Zeliha dudağındaki kanı mendil ile silip oğluna beslenme çantası yapıyor. Fedai yumruklarını sıkıp babasına bakıyor. Ahmet onun sorularını kavak ağaçlarının yel değirmenini aldırmaz raksına benzer gözlüyor. Kahvenin önünden geçen bir kadın bir daha görünmüyor. Hüzün, sokağın kalbinde sert bir dalganın önündeki kayalık misali temaşa ediliyor.
Kara Murat ve Ahmet en çok varoşlarda yer buluyor kendine. Dudağı kanlanmış kadınlar temmuzda çocuklarının arkasından bakakalıyor. Çocuklar ilk annelerine sarılıyor. Fedai, yanına gelen bir köpeği okşuyor. Merhamet parmaklarından sokağın ucuna sel olup kahveyi ve çeşmeyi önüne katıp kenti talan ediyor. Cami bu sele ansızın yakalanıp minareden halkı teskin ediyor. Böğürtlen ağaçları ve kurbağalar bağrışarak kaçışıyor. Bakkal mendil satıyor dudağı kanlı kadınlara. Fedai, kara kaplı bir kitaptan öğreniyor kan kusmayı.

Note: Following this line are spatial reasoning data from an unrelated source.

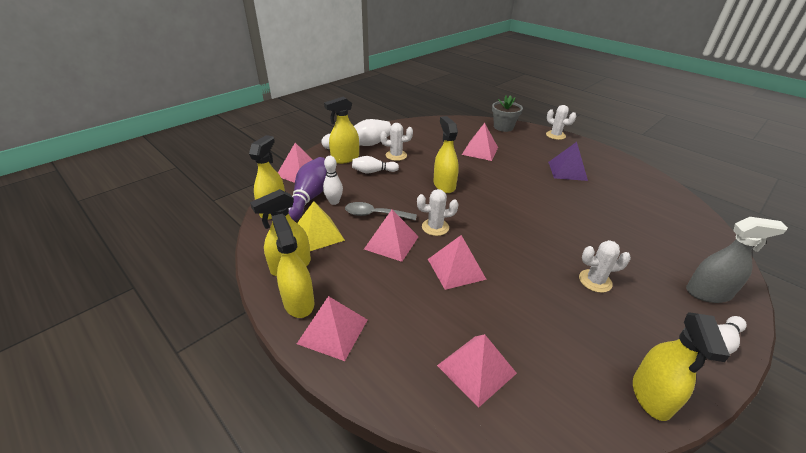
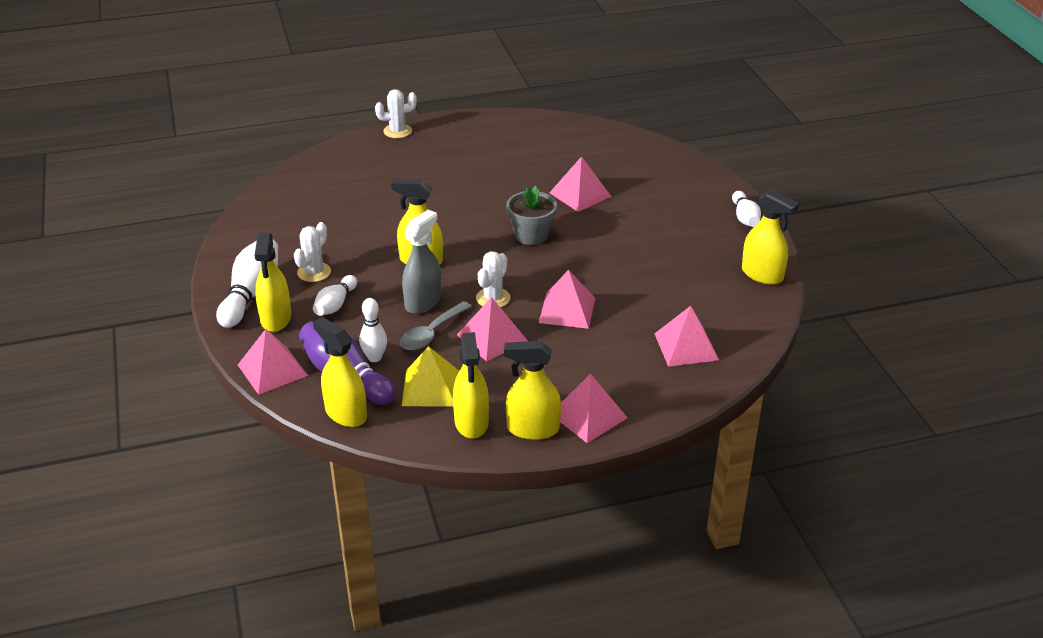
camera: 60 degrees left, 0 degrees up
pink pyramid [462,123,498,161] -> pink pyramid moved to [549,156,611,212]
grey flower pot [492,95,523,132] -> grey flower pot moved to [506,186,557,245]
purple pyramid [548,142,588,181] -> none
white cactus [579,240,631,293] -> none
grey spray bottle [686,217,788,303] -> grey spray bottle moved to [402,210,441,314]

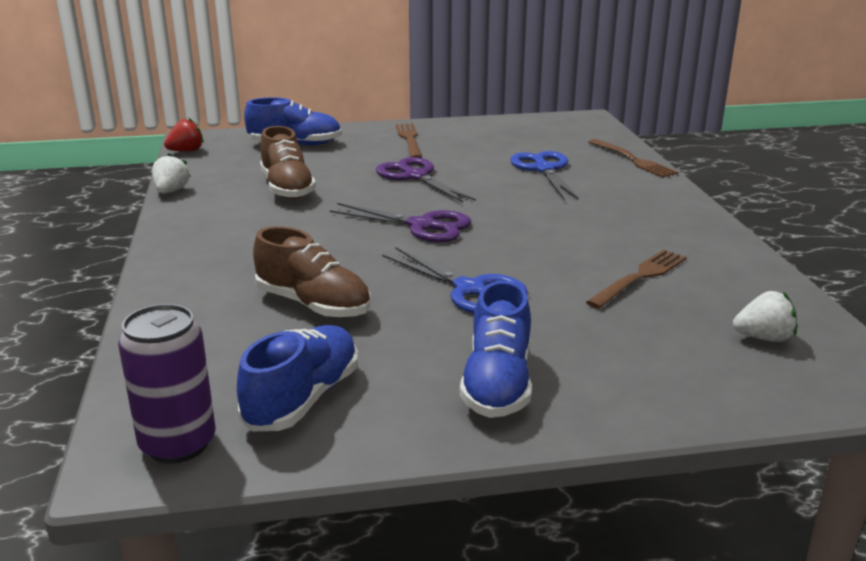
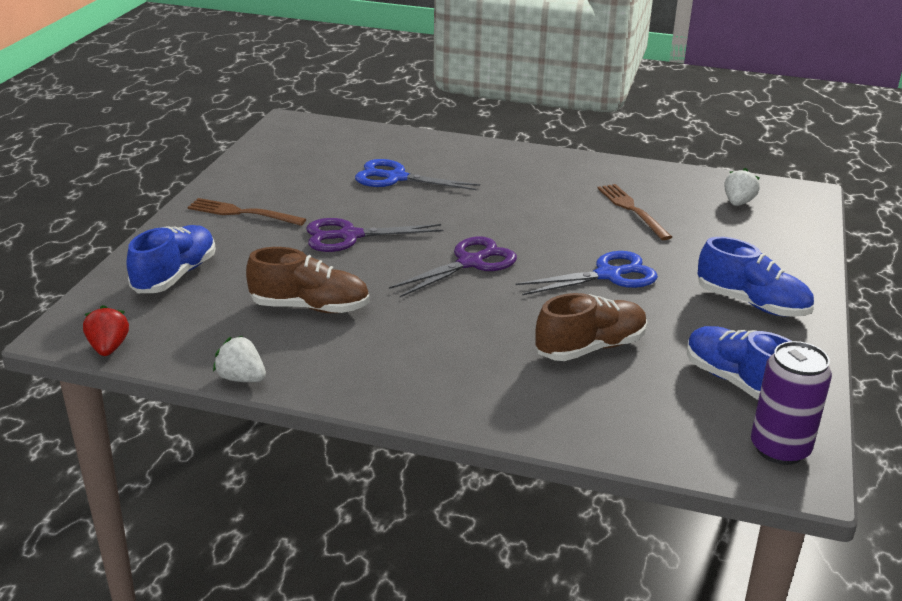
camera: 65 degrees left, 5 degrees up
brown fork [588,139,678,178] -> none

Fatma öldüğünde körfez hareketi durmadı, Fedai’nin sivilceleri köşe başlarında durmaya yetti. Babasının kemerinin izleri sırtında ve baldırlarında, kahvedeki gülme sesleri, dedesinin feryadı, annesinin kanlı dudağı. Bir adam şehre koşarak geldiğinde Fedai gülümsüyor. Bu son tebessüm öfkenin zincirinde yer ediniyor. Fedai annesini döven babasına değil de kendini savunmayan annesine öfkeleniyor, Kandahar da cami önlerinde çocuklar bombalarla oynuyordu. Sonra vişne reçeli ekmeğin üstünden akıp Fedai’nin beyaz gömleğinin kollarına geldiğinde Fedai karıncalarla gülüp, sincaplara kur yapıyordu. Sonra bir tokat gırtlaktan çıkmayan hemzenin süzülüşünü izliyordu. Bir tokat ses yapan komşuyu, diğeri bahçeye düşen topu, babasını kovalayan zabıtayı, Meryem’i köşe başında izleyen Tekin’i, Beyrut’ta kerpiçten bir evin yarığını, Kulp’ta bombalanan bir dağ kekiğinin rüzgarla süzülüşünü izledi. Kara Murat ölmedi, kahve Cemile’nin bakışlarında yağmalandı. Fedai, dudağı kanayan Büşra’ya âşık oldu. İlk defa altına kaçırdığında bacaklarına sigara yanığı değdi. Sivil toplum Makedonya için ayağa kalkıyor, Nuran asker yolu gözlüyordu. Ölüsü gelse tekbir çekiliyor dirisi gelse sigara içiliyordu. Fedai, Büşra’nın yolunu gözlüyordu. Bir tokat Gazze’ye, bir şamar annesine, bir tokat pazarda illegal tezgâh açan babasına geliyordu Fedai’nin.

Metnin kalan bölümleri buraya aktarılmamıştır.